İnsanın önce kendisini tanıması; tenine göre renk, fiziğine göre de model seçmesi lazımdır. Bir de kıyafeti taşımak var. Herkesin bir tarzı, el kol hareketi vardır. Müşterim kapıdan girdiği anda ona ne vereceğimi bilirim. 43 yıldır bu işin içindeyim. Doktor-hasta ilişkisi gibi; hastamı çok iyi tanırım. 

SİYASETÇİLER NASIL GİYİNMELİ: BEYAZ GÖMLEKLE % 9 OY ALDIRDIM

- Yerel seçim yaklaşıyor. Siyasetçilere önerileri neler?

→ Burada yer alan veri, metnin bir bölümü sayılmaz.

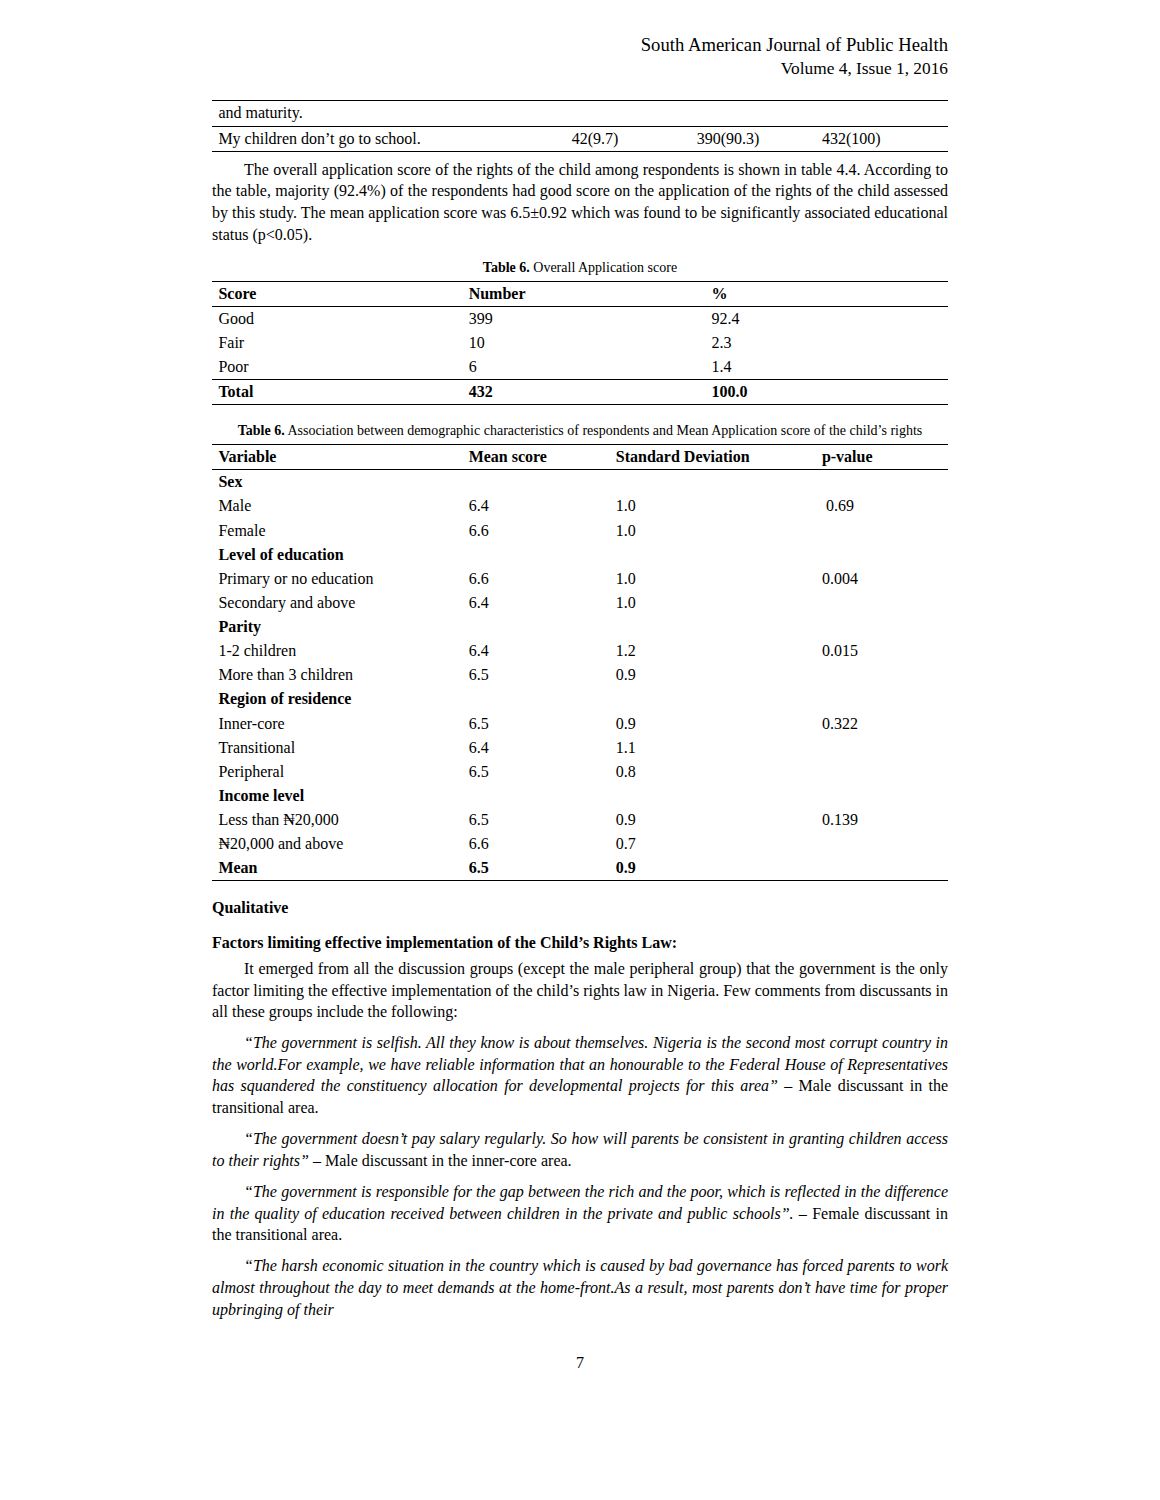South American Journal of Public Health
Volume 4, Issue 1, 2016
| and maturity. | | | |
| My children don’t go to school. | 42(9.7) | 390(90.3) | 432(100) |
The overall application score of the rights of the child among respondents is shown in table 4.4. According to the table, majority (92.4%) of the respondents had good score on the application of the rights of the child assessed by this study. The mean application score was 6.5±0.92 which was found to be significantly associated educational status (p<0.05).
Table 6. Overall Application score
| Score | Number | % |
| --- | --- | --- |
| Good | 399 | 92.4 |
| Fair | 10 | 2.3 |
| Poor | 6 | 1.4 |
| Total | 432 | 100.0 |
Table 6. Association between demographic characteristics of respondents and Mean Application score of the child’s rights
| Variable | Mean score | Standard Deviation | p-value |
| --- | --- | --- | --- |
| Sex | | | |
| Male | 6.4 | 1.0 | 0.69 |
| Female | 6.6 | 1.0 | |
| Level of education | | | |
| Primary or no education | 6.6 | 1.0 | 0.004 |
| Secondary and above | 6.4 | 1.0 | |
| Parity | | | |
| 1-2 children | 6.4 | 1.2 | 0.015 |
| More than 3 children | 6.5 | 0.9 | |
| Region of residence | | | |
| Inner-core | 6.5 | 0.9 | 0.322 |
| Transitional | 6.4 | 1.1 | |
| Peripheral | 6.5 | 0.8 | |
| Income level | | | |
| Less than ₦20,000 | 6.5 | 0.9 | 0.139 |
| ₦20,000 and above | 6.6 | 0.7 | |
| Mean | 6.5 | 0.9 | |
Qualitative
Factors limiting effective implementation of the Child’s Rights Law:
It emerged from all the discussion groups (except the male peripheral group) that the government is the only factor limiting the effective implementation of the child’s rights law in Nigeria. Few comments from discussants in all these groups include the following:
“The government is selfish. All they know is about themselves. Nigeria is the second most corrupt country in the world.For example, we have reliable information that an honourable to the Federal House of Representatives has squandered the constituency allocation for developmental projects for this area” – Male discussant in the transitional area.
“The government doesn’t pay salary regularly. So how will parents be consistent in granting children access to their rights” – Male discussant in the inner-core area.
“The government is responsible for the gap between the rich and the poor, which is reflected in the difference in the quality of education received between children in the private and public schools”. – Female discussant in the transitional area.
“The harsh economic situation in the country which is caused by bad governance has forced parents to work almost throughout the day to meet demands at the home-front.As a result, most parents don’t have time for proper upbringing of their
7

Zamanında bir siyasetçiye beyaz gömlek giydirerek yüzde 9 oy aldırmıştım! Yıllarca Erbakan Hoca ‘Versace giydi’ diye yazdılar. Oysa bütün kaşkolları, kravatları benim tasarımımdı. Beyaz gömlek saflık ve temizliktir, benim de hastalığımdır. Ama lacivert elbise, kırmızı kravat, beyaz gömlek kombini yapılmamalı.

Ünlü modacı Faruk Saraç: Beyaz çorabı ben kaldırdım
Sene 2015/“Tematik defile kültürünü ben getirdim; Sarı Zeybek, Padişahın Esvabı, Geçmişten Kapalıçarşı...”

EN ÖZEL DEFİLEM...

Bugüne kadar 200’den fazla defileye imza atan Saraç için en özeli Cumhuriyet’in 75. yılında Dolmabahçe Sarayı’nda düzenlediği Atatürk kıyafetleri defilesi olmuş. Bunu Anıtkabir’de yapılan bir başka defile izlemiş. Faruk Bey, “Urfa’dan gelen bir çocuğa Anıtkabir’de devlet nişanesi verilmesi, hayatın bana en güzel hediyelerinden biriydi” diyor.

Ünlü modacı Faruk Saraç: Beyaz çorabı ben kaldırdım
Fotoğraf: Levent KULU

AVRUPA’NIN EN ŞIK ERKEĞİ BENİ ARADI

“Lise yıllarımda evde siyah beyaz televizyonumuz vardı. Babam ‘ajans’ı asla kaçırmazdı. Ben de yanında muhakkak dinlerdim. O günlerde ‘Avrupa’nın en şık giyinen kişisi Asil Nadir’ diye bir haber aklımda kalmış. 30 sene sonra bir gün telefon çaldı. Arayan Asil Nadir’di. Kıyafet alışverişi için randevu istedi. Çok duygulandım. Kariyerimde hiçbir zaman kimseye ben gitmedim. Hep kendileri bana geldiler.”